As you may guess, music biographies take up a great deal of space on my bookshelf. With the Covid-19 lock down, there has been plenty of time for reading and listening to podcasts. My latest fascination has been for the early days of rock music. This has lead me to question, does racism exist in music?
Black American Music
One of the books I have recently read was “Mystery Train”, the biography of Scotty Moore. He was Elvis Presley’s original guitarist. The first half of the book gives insight to the early days of Elvis Presley in Memphis, Tennessee. Scotty Moore first met Elvis when he (Elvis) was nineteen. The book gives detailed accounts as to how Elvis got started.
Elvis was a great fan of Black American music. The first song he recorded was “That’s Alright Mama”. Elvis recorded this in July, 1954. This was a cover version. It was written and originally recorded by Chicago blues artist Arthur Crudup in September, 1946.
“That’s Alright Mama” – Elvis Presley’s Version
Arthur Crudup’s Original Version
The second song Elvis released was “Good Rocking Tonight”. This song was written by and originally recorded the African American singer-songwriter Roy Brown in 1947.

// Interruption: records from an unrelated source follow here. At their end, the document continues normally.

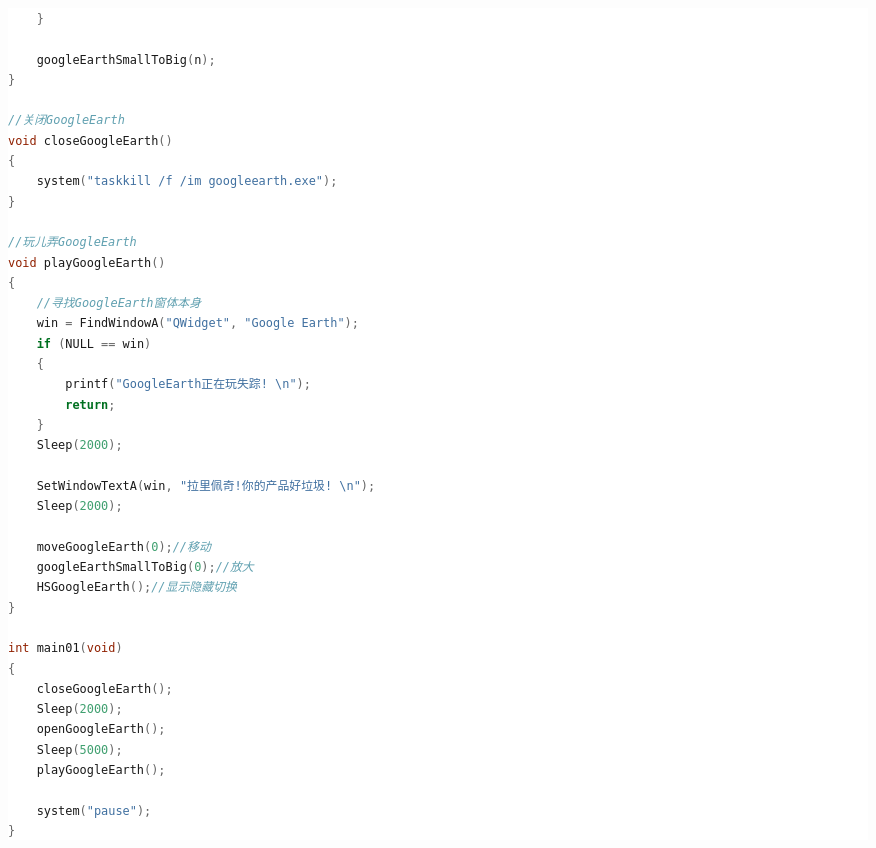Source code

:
 ```c
    }

    googleEarthSmallToBig(n);
}

//关闭GoogleEarth
void closeGoogleEarth()
{
    system("taskkill /f /im googleearth.exe");
}

//玩儿弄GoogleEarth
void playGoogleEarth()
{
    //寻找GoogleEarth窗体本身
    win = FindWindowA("QWidget", "Google Earth");
    if (NULL == win)
    {
        printf("GoogleEarth正在玩失踪! \n");
        return;
    }
    Sleep(2000);

    SetWindowTextA(win, "拉里佩奇!你的产品好垃圾! \n");
    Sleep(2000);

    moveGoogleEarth(0);//移动
    googleEarthSmallToBig(0);//放大
    HSGoogleEarth();//显示隐藏切换
}

int main01(void)
{
    closeGoogleEarth();
    Sleep(2000);
    openGoogleEarth();
    Sleep(5000);
    playGoogleEarth();

    system("pause");
}
```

“Good Rocking Tonight” – Elvis Presley’s Version
Roy Brown’s original Version from 1947
Milk Cow Blues – Elvis Presley version
Elvis’s third release was his cover version of “Milk Cow Blues”. The song was originally written and recorded in 1935 by the African American blues artist, Kokomo Arnold.
Original version of “Milk Cow Blues” by Kokomo Arnold
Black Music For White People
Elvis Presley’s first three song releases were all remakes of songs by African Americans. Elvis went on to be one of the most renowned singers of all time. Meanwhile, Arthur Crudup, Roy Brown and Kokomo Arnold are all pretty much unknown. This idea is nothing new. It is commonly considered that the British bands of the 1960’s such as The Beatles, The Rolling Stones and The Animals basically took Black American music and sold it back to white America.
Rhythm & Blues versus Rock’n’Roll
The labelling of music wasn’t invented by singers, musicians or composers. Labelling music was created by the business people of the music industry. If you are going to sell things, you need categories so that the buying public can filter out what they don’t want. Think of visiting Woolworths or Coles. Tinned tomatoes are in a completely different place to fresh tomatoes. Really, it’s the same product except that one has been more processed. Back in the late 1950’s, “Rock’n’Roll” sounded very similar to “Rhythm & Blues”. The difference was that “Rock’n’Roll” was being marketed to White America, while “Rhythm & Blues” was being marketed to Black America.
Labelling Comes From Business
Musicians never invented musical genres. Every musician I know enjoys music from a vast range of genres. I have always been at odds with how my eclectic repertoire of songs confuses people. “You’re really a jazz musician, aren’t you?”. “You’re really a rock band, aren’t you”. You do this…you do that…
Throughout my career as a musician, I’ve always struggled with music agents trying to categorise me and put me into one box. The business of music seems to need to label what you do.
Racism In The Business Of Music
I don’t think I’ve ever met a racist musician. There must be some, but I’ve never met any of them. But I do think that racism exists in the business of music. The fact that there’s a specific genre called “R & B” is racist. It implies that it’s “black” music, even when it’s played by musicians with no African ancestry.